[Dataset entries]
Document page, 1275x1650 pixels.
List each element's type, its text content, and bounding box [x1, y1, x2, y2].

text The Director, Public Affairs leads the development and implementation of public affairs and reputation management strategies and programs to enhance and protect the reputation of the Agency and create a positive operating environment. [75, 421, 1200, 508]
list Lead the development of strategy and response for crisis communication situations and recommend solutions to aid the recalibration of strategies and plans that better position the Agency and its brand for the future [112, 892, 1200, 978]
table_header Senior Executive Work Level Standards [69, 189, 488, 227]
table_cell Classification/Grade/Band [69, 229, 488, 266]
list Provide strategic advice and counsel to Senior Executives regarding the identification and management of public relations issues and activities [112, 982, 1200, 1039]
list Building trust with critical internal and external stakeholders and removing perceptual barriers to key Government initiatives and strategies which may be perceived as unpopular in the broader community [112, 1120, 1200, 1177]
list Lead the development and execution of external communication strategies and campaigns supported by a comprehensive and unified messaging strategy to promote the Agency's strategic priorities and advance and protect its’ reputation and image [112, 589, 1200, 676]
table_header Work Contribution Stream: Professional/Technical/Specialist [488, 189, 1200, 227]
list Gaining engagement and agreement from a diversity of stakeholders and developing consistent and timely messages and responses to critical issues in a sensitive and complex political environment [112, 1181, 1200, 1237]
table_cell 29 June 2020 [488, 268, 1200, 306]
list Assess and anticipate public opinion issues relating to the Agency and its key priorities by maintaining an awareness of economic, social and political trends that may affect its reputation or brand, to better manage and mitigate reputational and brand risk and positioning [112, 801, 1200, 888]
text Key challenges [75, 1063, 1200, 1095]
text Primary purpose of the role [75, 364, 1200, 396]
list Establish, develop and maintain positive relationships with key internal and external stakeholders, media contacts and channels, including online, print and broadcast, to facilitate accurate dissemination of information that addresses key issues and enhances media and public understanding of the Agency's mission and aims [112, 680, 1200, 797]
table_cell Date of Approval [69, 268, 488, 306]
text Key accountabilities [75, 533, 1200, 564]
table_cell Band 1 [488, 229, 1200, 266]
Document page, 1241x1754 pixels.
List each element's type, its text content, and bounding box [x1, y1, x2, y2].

Work instruction ▸ Write out the line containing "Document page, 1241x1754 pixels." and every line after it through the end of the entries. Keep each one exactly as it is, and add nothing.

Solution ▸
Document page, 1241x1754 pixels.
List each element's type, its text content, and bounding box [x1, y1, x2, y2].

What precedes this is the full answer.